TASK GOAL =
Edit the lines from the one with "List the series" up to and including the last line, changing "overall mean" to "overall average" and leaving everything else as it is. Give back only those lines.

── PROVIDED RECORDS ──

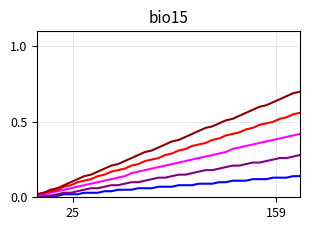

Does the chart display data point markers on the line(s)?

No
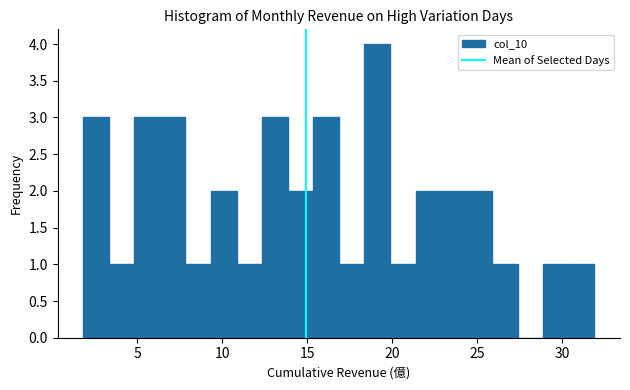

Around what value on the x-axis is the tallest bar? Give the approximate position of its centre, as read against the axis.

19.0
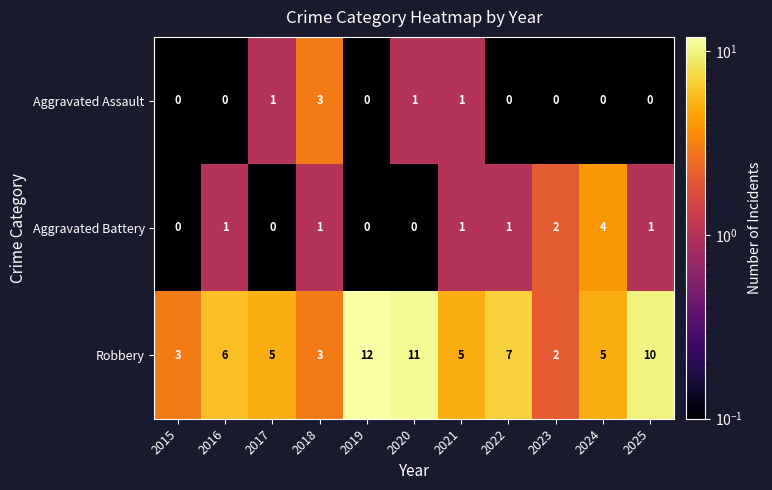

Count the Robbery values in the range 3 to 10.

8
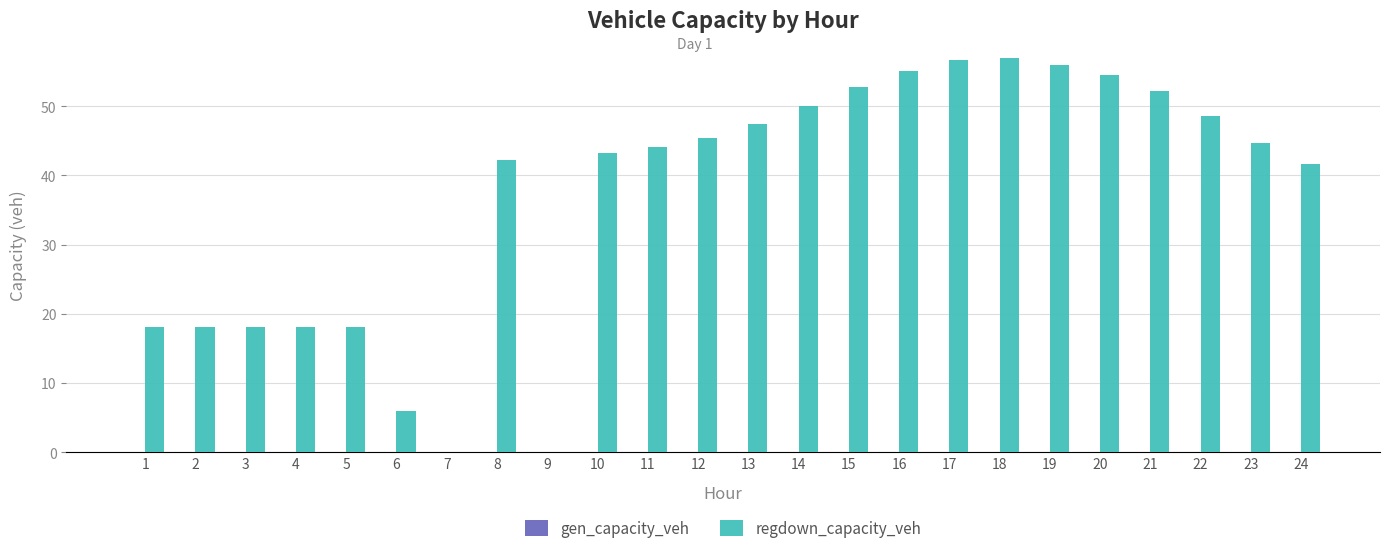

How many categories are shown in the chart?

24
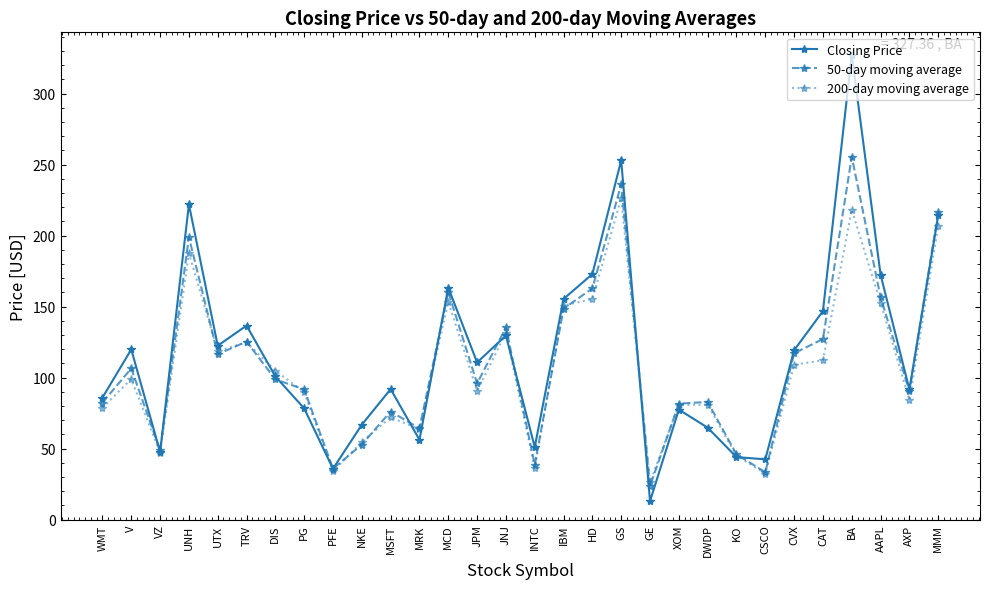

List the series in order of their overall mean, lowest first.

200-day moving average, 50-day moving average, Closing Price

───

OUTPUT OF THE EXERCISE =
List the series in order of their overall average, lowest first.

200-day moving average, 50-day moving average, Closing Price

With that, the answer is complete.